W jednym ze sklepów kosmetycznych do dwóch kas ustawiły się kolejki jak w czasach PRL-u: długie, stłoczone i nerwowe. Przy jednej z nich kasjerka prosi osoby z zakupami, aby podawały swój PESEL. Chodziło o zarejestrowanie promocyjnego zakupu, gdy klient nie ma przy sobie karty sklepu uprawniającej do nabycia towaru ze zniżką.
Pierwsza pani śmiało wyrecytowała ten tajny numer, więc bliżej stojące osoby słyszały, że jest z Mikołowa, a jej numer zaczyna się od 67... Ale druga klientka chciała być dyskretna i podała PESEL ściszonym głosem. Ekspedientka go nie dosłyszała, więc poprosiła, aby podać numer jeszcze raz: głośno i wyraźnie. W tym momencie osoba kupująca żachnęła się i zażądała kartki, na której mogłaby zapisać PESEL, bo przecież nie wiadomo, kto stoi w kolejce i do czego może mu się przydać ten numer.
W tym momencie zaczęła się dyskusja: czy ekspedientki mogą domagać się podawania przez klienta - zwłaszcza publicznie i głośno - numeru PESEL? O jakie dane może nas prosić ekspedient-ka przy kasie? Jaką mamy pewność, że te dane nie zostaną wykorzystane do innych celów, bo w takim momencie nikt nas nie pyta, czy godzimy się na ewentualne wykorzystywanie i przetwarzanie danych osobowych. A czy karty lojalnościowe uprawniające do zakupów ze zniżką powinny zawierać wszystkie dane osobowe klienta wraz z numerem PESEL, a nawet odręcznym podpisem, takim samym, jaki złożyliśmy np. w banku jako wzór podpisu?
Odpowiedzi, które publikujemy poniżej, zostały przygotowane dla Czytelników DZ w biurze prasowym Generalnego Inspektora Ochrony Danych Osobowych w Warszawie.
Kupujemy tańsze produkty w zamian za dane osobowe...
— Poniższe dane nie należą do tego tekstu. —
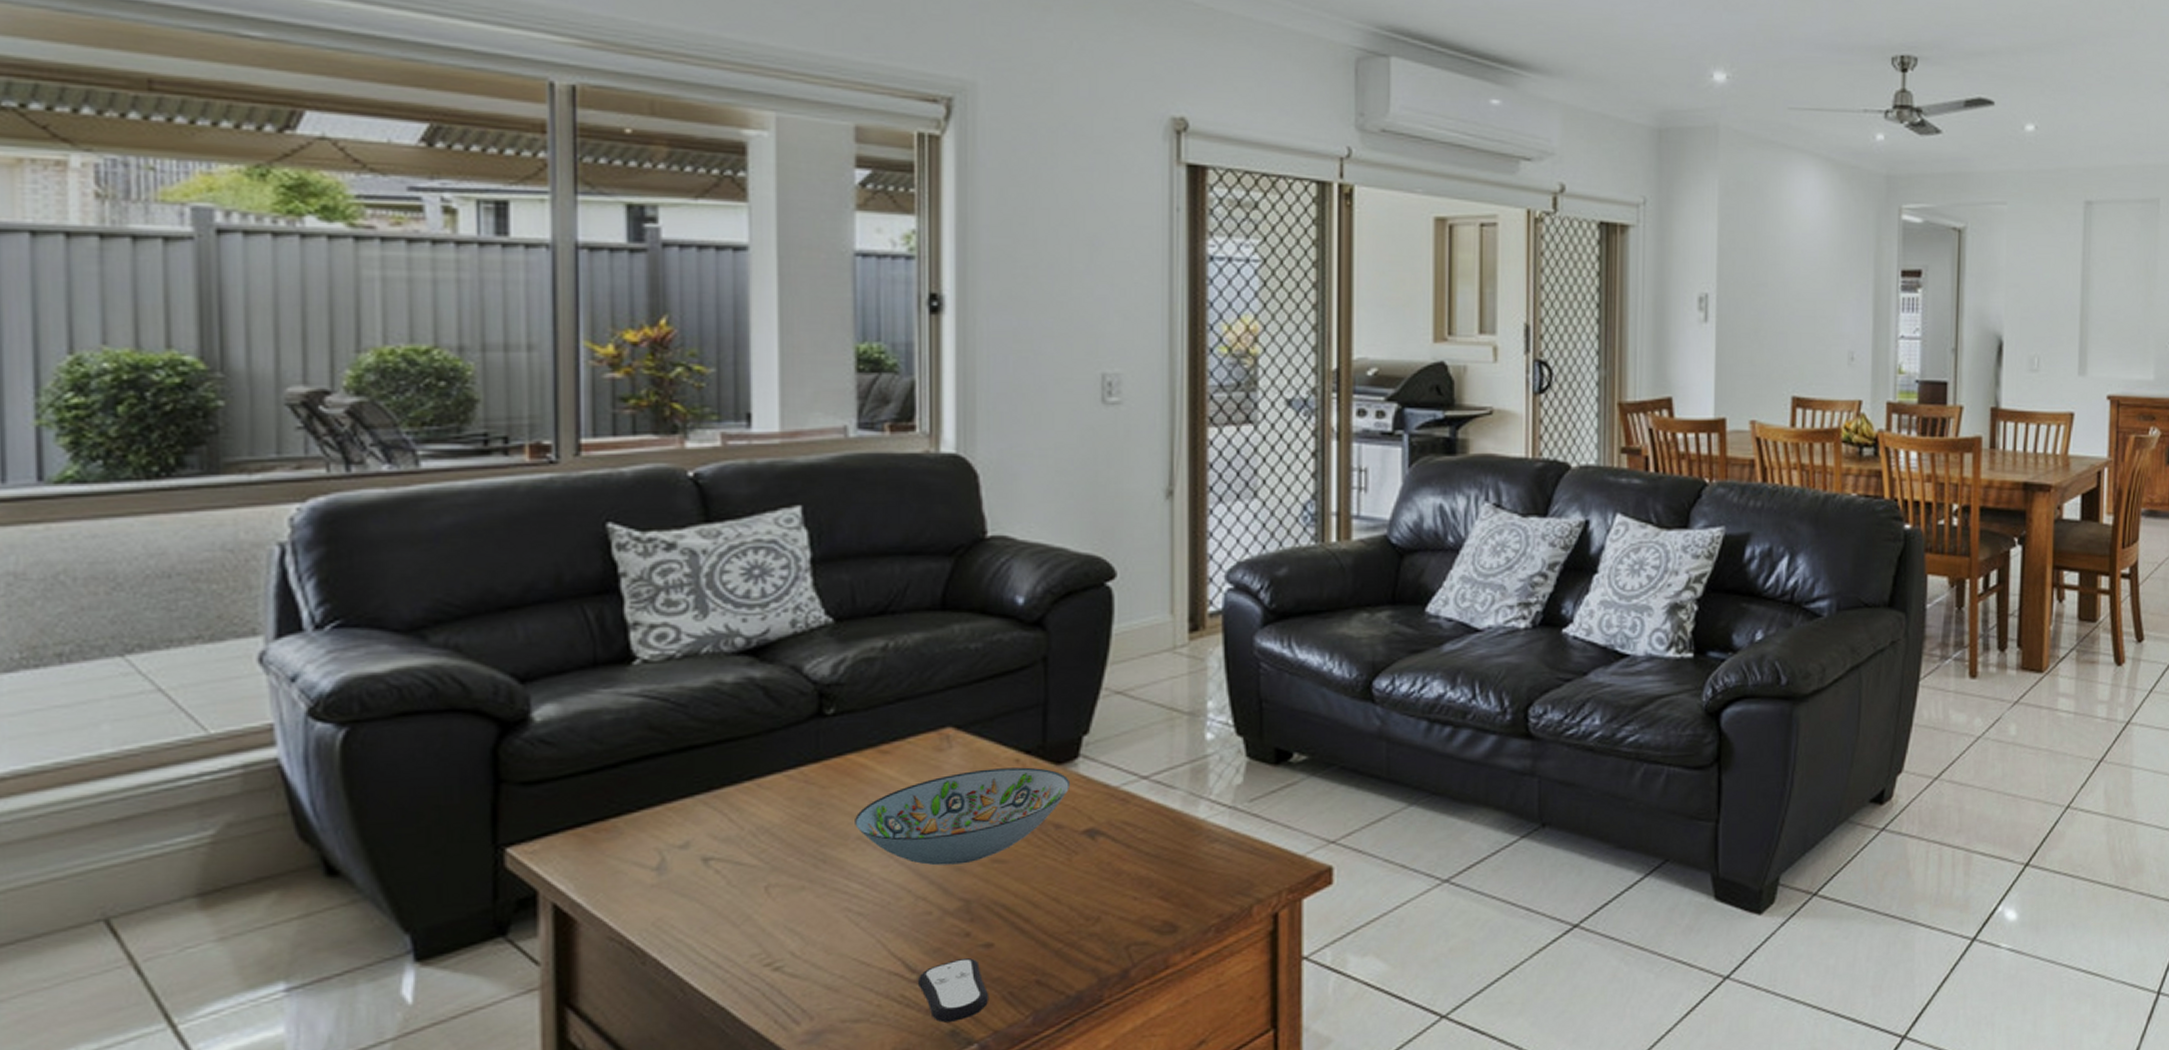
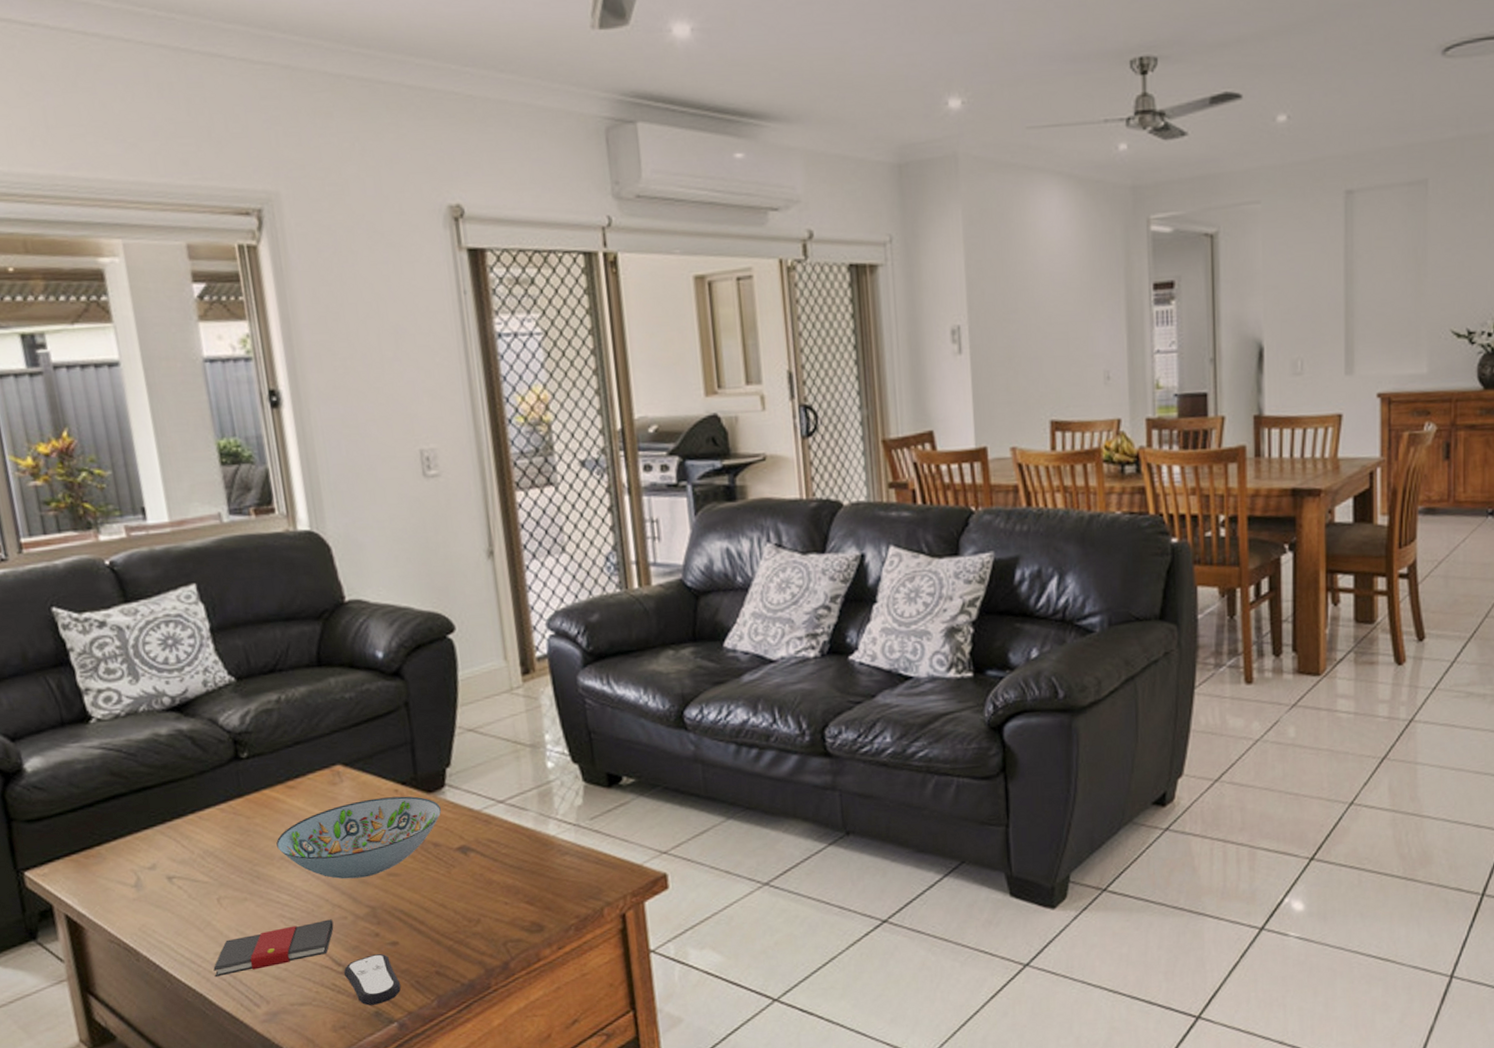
book: none [745,914,913,985] -> present [213,919,334,977]

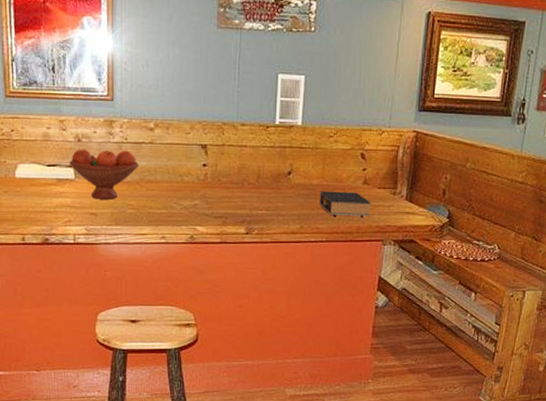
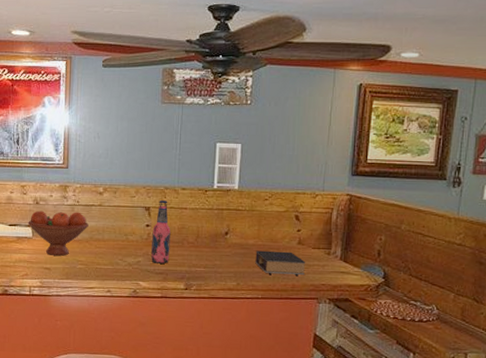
beer bottle: none [209,137,230,208] -> present [151,200,171,265]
Małgorzata Kałużyńska-Jasak - dyrektor Zespołu Rzecznika Prasowego Generalnego Inspektora Ochrony Danych Osobowych
Należy odnieść się do dwóch istotnych kwestii.
Pierwsza - to nieuprawnione i wręcz niestosowne zacho-wanie sprzedawczyni, która - jeśli nawet ma prawo zapytać klienta o PESEL - to jest zobowiązana do zachowania poufności tej informacji. Oznacza to, że pozyskanie numeru PESEL powinno się odbyć w taki sposób, by osoby postronne nie miały możliwości jego poznania.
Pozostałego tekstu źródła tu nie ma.